Mercado Benito Juárez
Located right beside the 20 de Noviembre market, Benito Juárez houses the produce and prepared foods of the two and is more of a shopping than an eating market. Expect to find Oaxacan cuisine fundamentals: chocolate, mole, dried chiles, and quesillo along with souvenir stands selling everything from woven baskets to leather goods to turquoise jewelry. It's a good place to stock up on Oaxacan coffee and try the many varieties of roasted chapulines (crickets) that the area is famous for.
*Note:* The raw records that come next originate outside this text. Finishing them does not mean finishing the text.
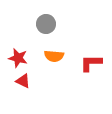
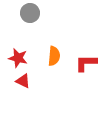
gray circle: moved 16 px left, 11 px up
orange semicircle: rotated 90 degrees counterclockwise
red L-shape: moved 5 px left
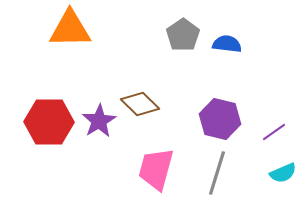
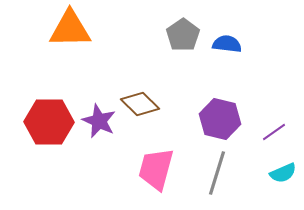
purple star: rotated 16 degrees counterclockwise
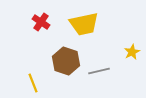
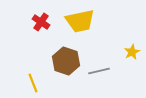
yellow trapezoid: moved 4 px left, 3 px up
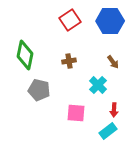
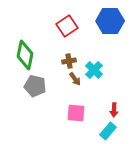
red square: moved 3 px left, 6 px down
brown arrow: moved 38 px left, 17 px down
cyan cross: moved 4 px left, 15 px up
gray pentagon: moved 4 px left, 4 px up
cyan rectangle: rotated 12 degrees counterclockwise
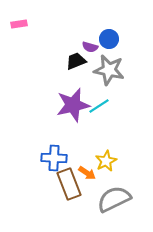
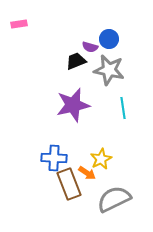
cyan line: moved 24 px right, 2 px down; rotated 65 degrees counterclockwise
yellow star: moved 5 px left, 2 px up
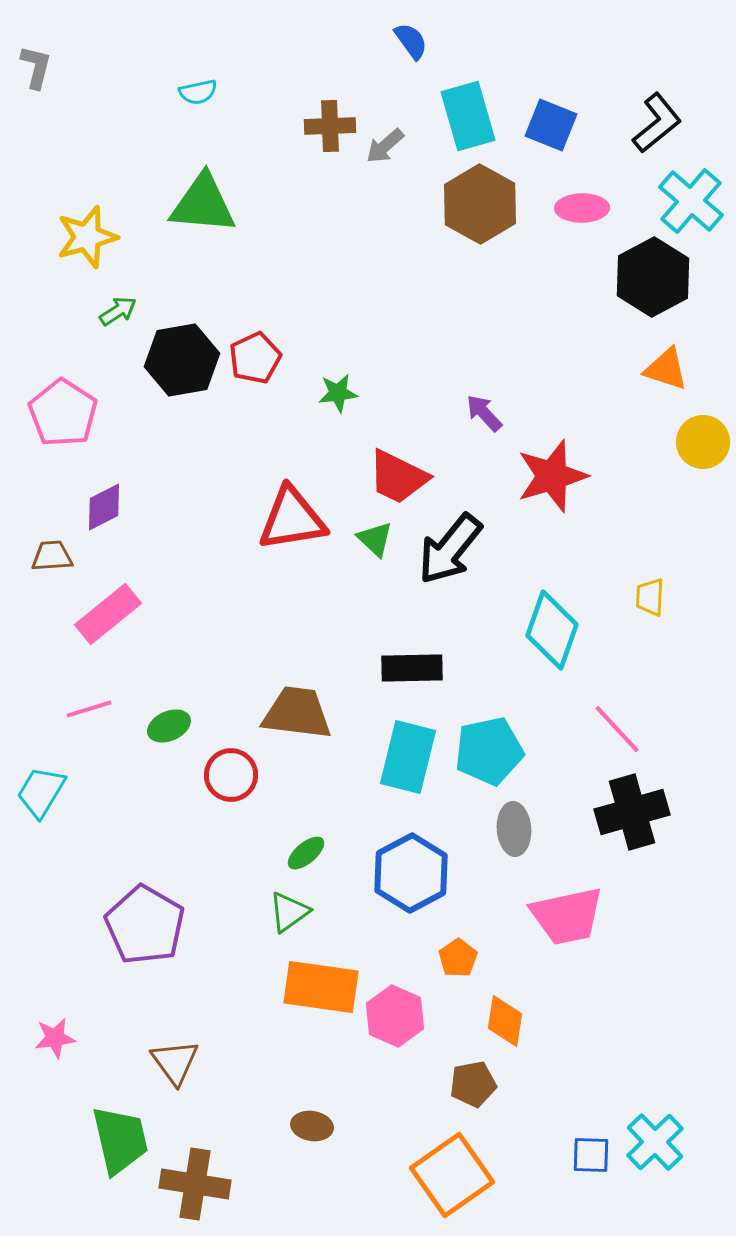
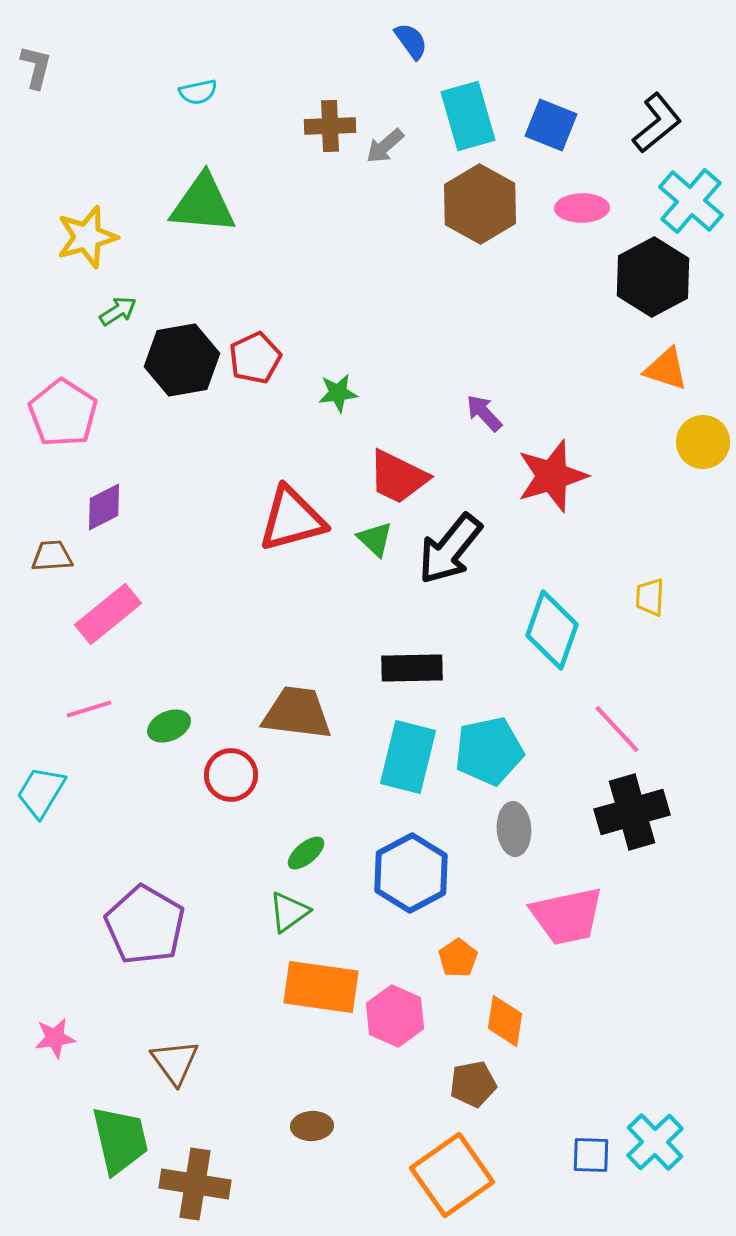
red triangle at (292, 519): rotated 6 degrees counterclockwise
brown ellipse at (312, 1126): rotated 12 degrees counterclockwise
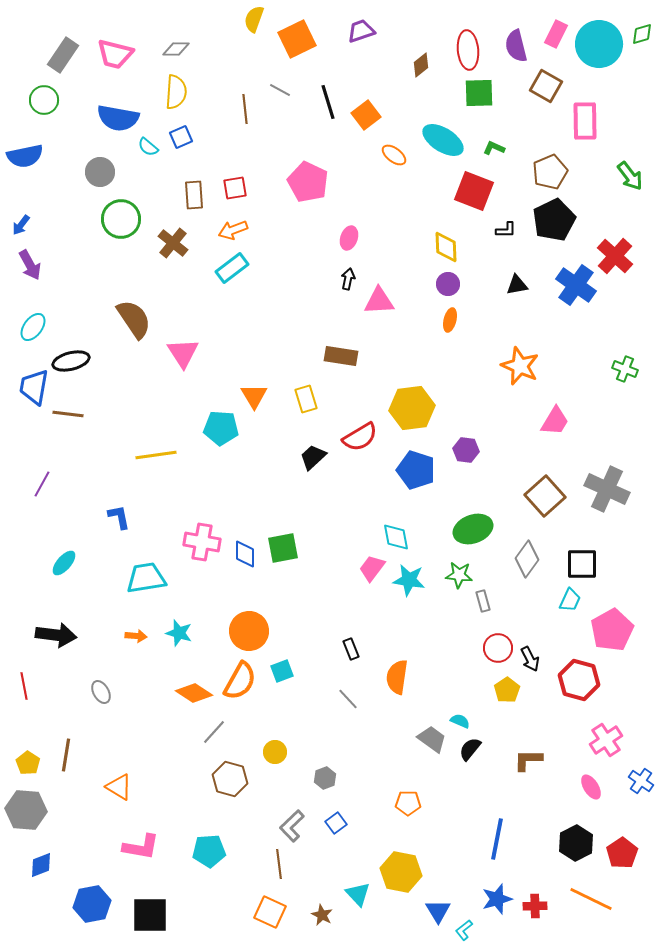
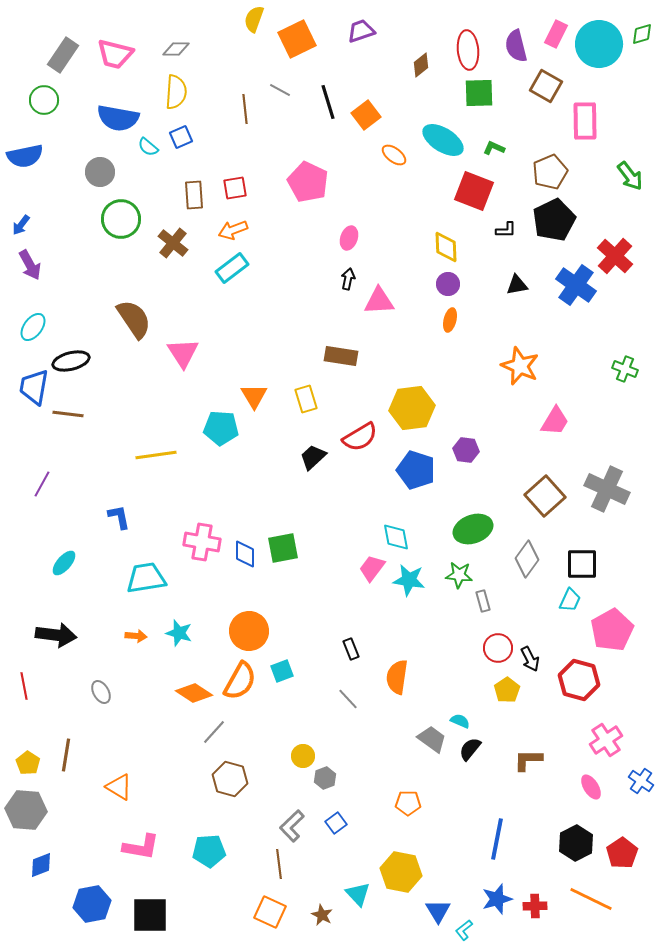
yellow circle at (275, 752): moved 28 px right, 4 px down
Both 20 de Noviembre and Benito Juárez markets were built for vendors displaced from the Plaza de las Armas and Plazuela de los Cántaros, when the two spaces were converted into the Alameda and the Zócalo in the late 1800s.
Mercado 20 de Noviembre
This Oaxaca City market is a favorite for breakfast – some of the pan de yema (egg yolk bread) and cinnamony hot chocolate that Oaxaca is famous for. There are also hardier things on the menu like enmoladas and chilaquiles made with Oaxaca's giant, white-corn tortillas in addition to rows and rows of sweet bread, if you want to take your breakfast to go. This market is also often called Mercado de las Carnes Asadas for its narrow passageway of roasting meats, raw or cooked, for carrying out or eating in (often with an afternoon serenade).